- [EXERCISE OBJECTIVE] Both the line containing "[9] S. P.Quinaia, M." and the line containing "[14] G. M. Wuilloud, R." belong to the span. Output exactly that span from the listing below, and nothing outside it.

□ □ □ □

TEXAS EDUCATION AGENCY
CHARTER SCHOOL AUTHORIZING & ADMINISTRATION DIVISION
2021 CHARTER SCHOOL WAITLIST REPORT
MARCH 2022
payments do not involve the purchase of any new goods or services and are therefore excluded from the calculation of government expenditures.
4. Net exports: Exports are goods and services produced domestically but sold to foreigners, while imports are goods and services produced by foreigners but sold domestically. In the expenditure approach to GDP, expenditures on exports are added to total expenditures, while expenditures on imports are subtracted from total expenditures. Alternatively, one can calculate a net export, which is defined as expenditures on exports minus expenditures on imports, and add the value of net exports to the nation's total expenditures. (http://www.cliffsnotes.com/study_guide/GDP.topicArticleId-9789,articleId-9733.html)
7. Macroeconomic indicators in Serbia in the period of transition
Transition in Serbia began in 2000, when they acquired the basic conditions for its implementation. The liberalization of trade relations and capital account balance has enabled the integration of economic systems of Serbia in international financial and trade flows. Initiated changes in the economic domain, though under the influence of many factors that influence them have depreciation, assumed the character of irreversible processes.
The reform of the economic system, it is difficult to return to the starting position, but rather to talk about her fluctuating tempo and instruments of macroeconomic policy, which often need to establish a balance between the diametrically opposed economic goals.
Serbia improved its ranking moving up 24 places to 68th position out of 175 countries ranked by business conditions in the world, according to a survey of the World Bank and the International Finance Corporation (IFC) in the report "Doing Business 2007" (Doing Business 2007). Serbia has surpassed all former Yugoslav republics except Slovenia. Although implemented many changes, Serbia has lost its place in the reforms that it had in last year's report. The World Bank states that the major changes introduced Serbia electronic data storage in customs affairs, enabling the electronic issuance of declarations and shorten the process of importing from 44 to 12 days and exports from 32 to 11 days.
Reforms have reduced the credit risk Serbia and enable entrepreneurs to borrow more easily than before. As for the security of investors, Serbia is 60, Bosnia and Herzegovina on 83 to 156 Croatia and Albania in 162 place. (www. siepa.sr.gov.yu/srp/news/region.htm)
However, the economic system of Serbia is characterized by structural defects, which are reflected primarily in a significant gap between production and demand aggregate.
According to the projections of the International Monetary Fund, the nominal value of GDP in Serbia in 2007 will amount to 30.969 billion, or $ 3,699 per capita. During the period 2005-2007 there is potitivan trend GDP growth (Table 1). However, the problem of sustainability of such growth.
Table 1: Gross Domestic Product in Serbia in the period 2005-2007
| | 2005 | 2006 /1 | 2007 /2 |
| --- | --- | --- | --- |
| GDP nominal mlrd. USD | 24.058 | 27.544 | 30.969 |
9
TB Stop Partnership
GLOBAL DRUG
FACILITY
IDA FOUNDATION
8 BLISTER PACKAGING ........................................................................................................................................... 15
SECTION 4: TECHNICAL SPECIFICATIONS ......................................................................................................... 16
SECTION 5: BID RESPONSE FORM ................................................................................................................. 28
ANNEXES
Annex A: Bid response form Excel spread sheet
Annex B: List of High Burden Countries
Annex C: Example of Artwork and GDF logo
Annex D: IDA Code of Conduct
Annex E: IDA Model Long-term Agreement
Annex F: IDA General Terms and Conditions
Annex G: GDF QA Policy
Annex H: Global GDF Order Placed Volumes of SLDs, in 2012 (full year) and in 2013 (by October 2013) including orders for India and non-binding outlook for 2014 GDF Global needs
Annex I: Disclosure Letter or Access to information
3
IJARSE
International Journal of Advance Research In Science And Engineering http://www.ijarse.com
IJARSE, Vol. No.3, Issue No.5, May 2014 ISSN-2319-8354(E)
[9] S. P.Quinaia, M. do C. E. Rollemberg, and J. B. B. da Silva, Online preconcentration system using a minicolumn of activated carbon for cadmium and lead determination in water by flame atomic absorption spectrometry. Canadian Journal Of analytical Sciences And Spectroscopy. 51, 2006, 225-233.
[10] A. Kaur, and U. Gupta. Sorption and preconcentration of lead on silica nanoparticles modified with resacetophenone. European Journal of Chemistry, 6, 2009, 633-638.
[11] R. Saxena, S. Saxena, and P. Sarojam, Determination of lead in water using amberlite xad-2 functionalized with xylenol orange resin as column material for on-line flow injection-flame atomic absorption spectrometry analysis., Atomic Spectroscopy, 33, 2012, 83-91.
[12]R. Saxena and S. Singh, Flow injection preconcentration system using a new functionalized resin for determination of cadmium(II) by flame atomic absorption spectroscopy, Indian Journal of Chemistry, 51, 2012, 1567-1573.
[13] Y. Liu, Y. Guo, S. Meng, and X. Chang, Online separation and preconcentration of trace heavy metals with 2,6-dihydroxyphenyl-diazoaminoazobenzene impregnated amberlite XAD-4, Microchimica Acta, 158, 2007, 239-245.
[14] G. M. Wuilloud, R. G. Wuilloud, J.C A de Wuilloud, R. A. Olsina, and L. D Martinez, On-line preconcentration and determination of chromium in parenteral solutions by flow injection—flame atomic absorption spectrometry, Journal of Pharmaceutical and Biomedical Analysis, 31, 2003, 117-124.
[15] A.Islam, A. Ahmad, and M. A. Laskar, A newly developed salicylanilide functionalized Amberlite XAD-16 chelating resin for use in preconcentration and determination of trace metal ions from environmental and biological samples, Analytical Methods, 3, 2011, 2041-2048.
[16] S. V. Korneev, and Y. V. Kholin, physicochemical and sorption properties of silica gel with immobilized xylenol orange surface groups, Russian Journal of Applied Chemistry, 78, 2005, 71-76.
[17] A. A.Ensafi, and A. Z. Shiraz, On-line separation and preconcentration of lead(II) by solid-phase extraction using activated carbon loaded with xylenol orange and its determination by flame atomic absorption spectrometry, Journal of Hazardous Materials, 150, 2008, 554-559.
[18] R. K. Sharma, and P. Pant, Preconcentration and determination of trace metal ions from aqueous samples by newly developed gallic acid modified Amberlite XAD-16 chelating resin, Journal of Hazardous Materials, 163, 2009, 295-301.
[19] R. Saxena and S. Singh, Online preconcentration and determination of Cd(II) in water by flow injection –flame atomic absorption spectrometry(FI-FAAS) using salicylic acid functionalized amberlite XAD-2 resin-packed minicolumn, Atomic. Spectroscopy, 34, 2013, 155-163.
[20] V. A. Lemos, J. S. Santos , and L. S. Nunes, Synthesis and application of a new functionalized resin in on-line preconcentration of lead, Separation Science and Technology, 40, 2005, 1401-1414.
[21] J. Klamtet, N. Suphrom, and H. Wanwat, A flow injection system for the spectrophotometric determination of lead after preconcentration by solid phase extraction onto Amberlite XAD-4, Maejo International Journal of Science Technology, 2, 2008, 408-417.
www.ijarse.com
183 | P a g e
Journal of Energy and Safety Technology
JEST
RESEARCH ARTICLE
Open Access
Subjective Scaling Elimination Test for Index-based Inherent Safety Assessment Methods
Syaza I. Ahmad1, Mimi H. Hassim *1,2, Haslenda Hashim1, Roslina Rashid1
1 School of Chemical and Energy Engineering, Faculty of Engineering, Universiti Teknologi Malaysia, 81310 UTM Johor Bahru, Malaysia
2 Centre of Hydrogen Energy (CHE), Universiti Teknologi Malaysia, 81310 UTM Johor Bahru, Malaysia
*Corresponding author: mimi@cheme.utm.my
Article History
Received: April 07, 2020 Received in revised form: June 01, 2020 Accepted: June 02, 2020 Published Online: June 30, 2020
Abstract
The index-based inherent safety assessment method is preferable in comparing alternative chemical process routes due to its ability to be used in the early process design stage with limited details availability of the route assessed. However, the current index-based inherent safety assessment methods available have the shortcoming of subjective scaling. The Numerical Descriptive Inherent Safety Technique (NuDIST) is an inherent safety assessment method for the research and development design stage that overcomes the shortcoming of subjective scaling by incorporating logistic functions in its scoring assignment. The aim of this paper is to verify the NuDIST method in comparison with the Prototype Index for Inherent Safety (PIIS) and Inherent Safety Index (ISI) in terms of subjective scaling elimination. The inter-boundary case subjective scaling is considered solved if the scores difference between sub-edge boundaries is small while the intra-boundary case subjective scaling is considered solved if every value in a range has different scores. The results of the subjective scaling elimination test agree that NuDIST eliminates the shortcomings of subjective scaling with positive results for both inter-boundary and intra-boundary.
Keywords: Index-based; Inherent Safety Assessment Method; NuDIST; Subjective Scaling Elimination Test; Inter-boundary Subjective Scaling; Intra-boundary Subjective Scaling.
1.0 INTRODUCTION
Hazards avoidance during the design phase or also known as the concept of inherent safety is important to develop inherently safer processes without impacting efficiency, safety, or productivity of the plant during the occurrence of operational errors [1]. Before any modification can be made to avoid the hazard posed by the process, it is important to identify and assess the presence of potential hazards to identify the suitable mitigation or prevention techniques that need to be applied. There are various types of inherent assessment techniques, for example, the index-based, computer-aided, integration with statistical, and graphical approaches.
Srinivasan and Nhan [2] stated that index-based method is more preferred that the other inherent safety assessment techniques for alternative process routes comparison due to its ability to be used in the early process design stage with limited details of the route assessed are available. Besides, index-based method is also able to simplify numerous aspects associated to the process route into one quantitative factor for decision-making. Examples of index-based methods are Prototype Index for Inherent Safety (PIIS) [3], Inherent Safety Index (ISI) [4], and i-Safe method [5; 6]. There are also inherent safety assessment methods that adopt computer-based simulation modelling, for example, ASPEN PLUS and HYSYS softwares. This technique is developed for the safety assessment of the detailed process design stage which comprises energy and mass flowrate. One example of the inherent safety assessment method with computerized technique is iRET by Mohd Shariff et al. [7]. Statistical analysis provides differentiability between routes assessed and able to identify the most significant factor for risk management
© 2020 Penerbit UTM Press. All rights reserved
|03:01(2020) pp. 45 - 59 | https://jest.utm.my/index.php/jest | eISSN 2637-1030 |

□ □ □ □

- [ANSWER SECTION]
[9] S. P.Quinaia, M. do C. E. Rollemberg, and J. B. B. da Silva, Online preconcentration system using a minicolumn of activated carbon for cadmium and lead determination in water by flame atomic absorption spectrometry. Canadian Journal Of analytical Sciences And Spectroscopy. 51, 2006, 225-233.
[10] A. Kaur, and U. Gupta. Sorption and preconcentration of lead on silica nanoparticles modified with resacetophenone. European Journal of Chemistry, 6, 2009, 633-638.
[11] R. Saxena, S. Saxena, and P. Sarojam, Determination of lead in water using amberlite xad-2 functionalized with xylenol orange resin as column material for on-line flow injection-flame atomic absorption spectrometry analysis., Atomic Spectroscopy, 33, 2012, 83-91.
[12]R. Saxena and S. Singh, Flow injection preconcentration system using a new functionalized resin for determination of cadmium(II) by flame atomic absorption spectroscopy, Indian Journal of Chemistry, 51, 2012, 1567-1573.
[13] Y. Liu, Y. Guo, S. Meng, and X. Chang, Online separation and preconcentration of trace heavy metals with 2,6-dihydroxyphenyl-diazoaminoazobenzene impregnated amberlite XAD-4, Microchimica Acta, 158, 2007, 239-245.
[14] G. M. Wuilloud, R. G. Wuilloud, J.C A de Wuilloud, R. A. Olsina, and L. D Martinez, On-line preconcentration and determination of chromium in parenteral solutions by flow injection—flame atomic absorption spectrometry, Journal of Pharmaceutical and Biomedical Analysis, 31, 2003, 117-124.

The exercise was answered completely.